::: DATASET EXCERPTS :::

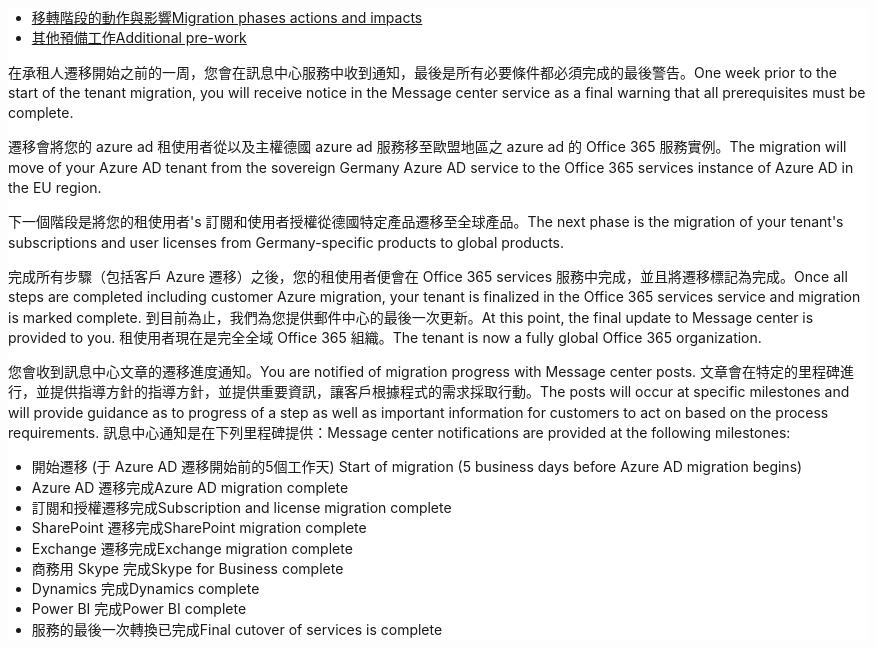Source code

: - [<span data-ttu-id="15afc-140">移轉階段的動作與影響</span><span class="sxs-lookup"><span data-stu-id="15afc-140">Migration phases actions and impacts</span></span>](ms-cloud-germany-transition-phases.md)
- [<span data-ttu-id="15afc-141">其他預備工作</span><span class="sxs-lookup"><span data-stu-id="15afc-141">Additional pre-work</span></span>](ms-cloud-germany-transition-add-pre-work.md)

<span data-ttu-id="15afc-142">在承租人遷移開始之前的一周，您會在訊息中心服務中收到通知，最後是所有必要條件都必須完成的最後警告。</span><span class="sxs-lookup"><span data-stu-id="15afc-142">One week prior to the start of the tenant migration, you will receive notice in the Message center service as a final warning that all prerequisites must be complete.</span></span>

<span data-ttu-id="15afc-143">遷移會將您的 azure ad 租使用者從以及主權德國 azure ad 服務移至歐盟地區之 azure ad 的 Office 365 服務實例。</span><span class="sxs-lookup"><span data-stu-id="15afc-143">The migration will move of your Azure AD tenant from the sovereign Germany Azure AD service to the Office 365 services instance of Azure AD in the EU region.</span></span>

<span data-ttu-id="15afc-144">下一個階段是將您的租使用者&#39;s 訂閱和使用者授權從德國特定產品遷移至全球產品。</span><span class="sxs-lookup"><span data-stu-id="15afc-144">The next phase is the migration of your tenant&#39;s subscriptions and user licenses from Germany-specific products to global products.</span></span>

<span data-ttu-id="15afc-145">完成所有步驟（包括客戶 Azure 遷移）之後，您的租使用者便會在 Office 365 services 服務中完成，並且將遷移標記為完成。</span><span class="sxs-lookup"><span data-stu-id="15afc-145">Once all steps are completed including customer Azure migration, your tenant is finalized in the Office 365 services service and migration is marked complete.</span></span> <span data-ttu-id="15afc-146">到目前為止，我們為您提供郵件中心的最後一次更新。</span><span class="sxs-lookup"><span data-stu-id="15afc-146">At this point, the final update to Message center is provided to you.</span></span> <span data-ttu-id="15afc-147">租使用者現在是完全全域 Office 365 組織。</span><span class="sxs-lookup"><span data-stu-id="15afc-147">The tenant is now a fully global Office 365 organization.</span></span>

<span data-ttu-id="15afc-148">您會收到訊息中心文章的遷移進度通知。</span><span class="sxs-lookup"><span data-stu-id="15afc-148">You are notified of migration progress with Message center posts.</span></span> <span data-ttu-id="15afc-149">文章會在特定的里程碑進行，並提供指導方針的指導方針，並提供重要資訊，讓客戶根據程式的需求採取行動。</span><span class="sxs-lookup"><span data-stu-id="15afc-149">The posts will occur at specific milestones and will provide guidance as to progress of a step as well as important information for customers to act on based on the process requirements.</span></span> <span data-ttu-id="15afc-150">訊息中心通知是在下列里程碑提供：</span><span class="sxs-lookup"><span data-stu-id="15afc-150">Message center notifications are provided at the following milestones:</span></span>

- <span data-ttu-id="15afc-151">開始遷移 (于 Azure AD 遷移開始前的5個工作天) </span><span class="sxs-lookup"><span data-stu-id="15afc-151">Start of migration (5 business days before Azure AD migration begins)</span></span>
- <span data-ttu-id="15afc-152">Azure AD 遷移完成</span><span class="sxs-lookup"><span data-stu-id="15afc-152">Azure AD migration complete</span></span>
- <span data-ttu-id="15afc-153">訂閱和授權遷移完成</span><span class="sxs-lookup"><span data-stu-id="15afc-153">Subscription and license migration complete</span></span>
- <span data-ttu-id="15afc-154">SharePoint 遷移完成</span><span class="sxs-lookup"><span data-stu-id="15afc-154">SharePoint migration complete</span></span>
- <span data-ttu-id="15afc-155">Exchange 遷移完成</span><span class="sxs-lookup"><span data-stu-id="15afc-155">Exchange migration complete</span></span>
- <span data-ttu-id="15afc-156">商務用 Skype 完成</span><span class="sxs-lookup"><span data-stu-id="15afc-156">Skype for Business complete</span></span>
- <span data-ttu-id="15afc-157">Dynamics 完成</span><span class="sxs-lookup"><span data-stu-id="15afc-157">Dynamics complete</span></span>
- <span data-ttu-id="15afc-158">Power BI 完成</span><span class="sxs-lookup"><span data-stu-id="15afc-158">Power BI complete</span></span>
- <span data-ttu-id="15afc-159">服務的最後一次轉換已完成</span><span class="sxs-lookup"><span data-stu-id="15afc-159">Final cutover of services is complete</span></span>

:::
::: DATASET EXCERPTS :::

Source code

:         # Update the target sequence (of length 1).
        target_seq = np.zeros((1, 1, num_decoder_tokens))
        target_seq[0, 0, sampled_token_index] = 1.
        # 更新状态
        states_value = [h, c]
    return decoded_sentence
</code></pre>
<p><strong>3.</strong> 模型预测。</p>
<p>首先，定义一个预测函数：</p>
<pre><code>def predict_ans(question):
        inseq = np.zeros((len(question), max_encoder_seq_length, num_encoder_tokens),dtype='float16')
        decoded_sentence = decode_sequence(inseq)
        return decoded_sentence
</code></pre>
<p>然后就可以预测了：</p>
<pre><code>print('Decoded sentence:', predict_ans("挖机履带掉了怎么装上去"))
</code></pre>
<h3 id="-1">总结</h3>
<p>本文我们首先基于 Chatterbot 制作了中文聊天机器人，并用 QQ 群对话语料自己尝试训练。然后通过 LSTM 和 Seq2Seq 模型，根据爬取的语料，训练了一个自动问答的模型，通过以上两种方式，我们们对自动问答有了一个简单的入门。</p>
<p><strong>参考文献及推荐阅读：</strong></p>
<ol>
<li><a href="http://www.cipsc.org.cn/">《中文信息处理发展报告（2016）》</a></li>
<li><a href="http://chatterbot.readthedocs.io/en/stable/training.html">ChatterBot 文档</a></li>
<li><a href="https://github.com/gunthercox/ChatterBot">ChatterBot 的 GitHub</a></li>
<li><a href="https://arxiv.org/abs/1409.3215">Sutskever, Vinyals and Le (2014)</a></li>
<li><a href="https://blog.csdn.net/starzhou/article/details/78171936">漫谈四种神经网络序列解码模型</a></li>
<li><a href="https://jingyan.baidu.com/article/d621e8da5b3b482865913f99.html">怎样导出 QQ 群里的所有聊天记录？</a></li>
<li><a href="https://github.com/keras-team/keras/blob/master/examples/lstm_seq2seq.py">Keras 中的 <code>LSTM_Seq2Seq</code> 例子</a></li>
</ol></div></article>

:::

REQUIRED WORK
Using the entries above, repeat only the lines from the one containing "must be complete.</span></span>" through the one containing "Office 365 organization.</span></span>", end lines included.

TASK OUTPUT
<span data-ttu-id="15afc-142">在承租人遷移開始之前的一周，您會在訊息中心服務中收到通知，最後是所有必要條件都必須完成的最後警告。</span><span class="sxs-lookup"><span data-stu-id="15afc-142">One week prior to the start of the tenant migration, you will receive notice in the Message center service as a final warning that all prerequisites must be complete.</span></span>

<span data-ttu-id="15afc-143">遷移會將您的 azure ad 租使用者從以及主權德國 azure ad 服務移至歐盟地區之 azure ad 的 Office 365 服務實例。</span><span class="sxs-lookup"><span data-stu-id="15afc-143">The migration will move of your Azure AD tenant from the sovereign Germany Azure AD service to the Office 365 services instance of Azure AD in the EU region.</span></span>

<span data-ttu-id="15afc-144">下一個階段是將您的租使用者&#39;s 訂閱和使用者授權從德國特定產品遷移至全球產品。</span><span class="sxs-lookup"><span data-stu-id="15afc-144">The next phase is the migration of your tenant&#39;s subscriptions and user licenses from Germany-specific products to global products.</span></span>

<span data-ttu-id="15afc-145">完成所有步驟（包括客戶 Azure 遷移）之後，您的租使用者便會在 Office 365 services 服務中完成，並且將遷移標記為完成。</span><span class="sxs-lookup"><span data-stu-id="15afc-145">Once all steps are completed including customer Azure migration, your tenant is finalized in the Office 365 services service and migration is marked complete.</span></span> <span data-ttu-id="15afc-146">到目前為止，我們為您提供郵件中心的最後一次更新。</span><span class="sxs-lookup"><span data-stu-id="15afc-146">At this point, the final update to Message center is provided to you.</span></span> <span data-ttu-id="15afc-147">租使用者現在是完全全域 Office 365 組織。</span><span class="sxs-lookup"><span data-stu-id="15afc-147">The tenant is now a fully global Office 365 organization.</span></span>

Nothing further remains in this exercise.